In an age when the Religious Reich would have us believe that the founders, Jefferson, Adams, Washington, etc., were born-again Christians in the vein of today’s Falwell, Robertson and Van Impe, Jacoby provides us ample evidence that:

“What did distinguish the most important revolutionary leaders was a particularly adaptable combination of political and religious beliefs, constantly subject to revision in an era when modern views of nature, science, and man’s place in the universe were beginning to take shape. These views included skepticism vis-à-vis the more rigid and authoritarian religious sects of their day, the conviction, rooted in Enlightenment philosophy, that is God exists, he created human rationality as the supreme instrument for understanding and mastering the natural world…The logical extension of such beliefs was a civil government based not on the laws of God, as promulgated by self-appointed earthly spokesmen, but on the rights of man.”

Jacoby takes us on a ride from this point in the opening chapter through a long and distinguished history of American secularism, including Thomas Paine, the abolitionists/anticlericalists/feminists connections and the “belief and unbelief of Abraham Lincoln.” She takes us through the introduction of that age old anathema to the fundamentalist Christian, Darwin’s theory of evolution and it’s supporters. Jacoby has stories to tell of people we’ve never heard of, such as the engaging story of Philo D. Beckwith, prominent and wealthy citizen of Dowagiac, Michigan, who in the 1800’s tried to turn his town into a bastion of freethought haven and virtual museum. Beckwith, who managed through his generous management practices to insulate his town and industry from the mass protests and strikes occurring in other parts of the country and nearby Chicago, opened a theater, festooned with red sandstone patheon of his personal heroes and heroines: “Ingersoll, Paine, Voltaire, Susan B. Anthony, George Eliot, Victor Hugo, George Sand and Walt Whitman.” Ingersoll, “The Great Agnostic”, dedicated the theater, and it was popular even in “the buckle on the Bible Belt.”

Jacoby takes us through the “culture wars” of 1870 through the first world war, in a time of intense conflict between the traditionally disregarded women, blacks, immigrants, laborers and the rich white men who ruled the country, and into the 20th century with the “red scares” where communist was the buzzphrase for feminism, the suffrage movements, the civil rights movement, atheism and agnosticism, not entirely unlike the word liberal is bandied about by the Reich today. We see the birth of the televangelist, the witch-hunts of the McCarthy era, and in the midst of this Post WWII resurgence of revivalism, we see important battles being won based upon the First Amendment, women’s rights and civil rights.

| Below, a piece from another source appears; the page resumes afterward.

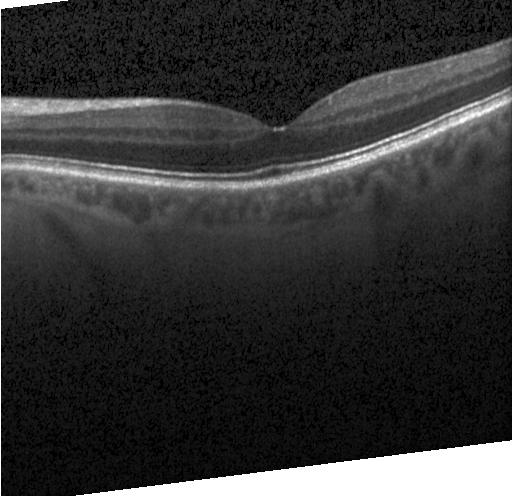 Retinal OCT cross-section — Finding: no CNV, DME, or drusen.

Jacoby ends the story of American Secularism with another look at our modern resurgence of revivalism, and gives a harrowing view of Supreme Court Justice Antonin Scalia’s frighteningly theocratic views that America’s government needs to be closer to his idea of religious belief.

Susan Jacoby raises the call for secularists, both of the religious and non-religious variety, to stop allowing the Religious Reich to call the debate shots. We need to stop running from our heritage and defending ourselves, and proclaimed as “a robust creed worth of the world’s first secular government.” She tells us that “it is crucial for today’s secularists to find a way to convey the passions of humanism as Ingersoll once did, to move hearts as well as minds.”

I agree with Jacoby’s insistence that we secularists, freethinkers, atheists, agnostics, ‘unchurched’, defenders of the separation of church and state, defenders of the constitution, need to reclaim the language of the people, and celebrate our long heritage of the fight for rights of man and woman in this country. Jacoby certainly does an excellent job of giving us plenty of examples to choose from.

This book is a must-read for anyone who is disgruntled or downright frightened at the intrusion of narrow religious belief into every facet of American life, from medical care to prison management to the Bible-thumping of the White House itself.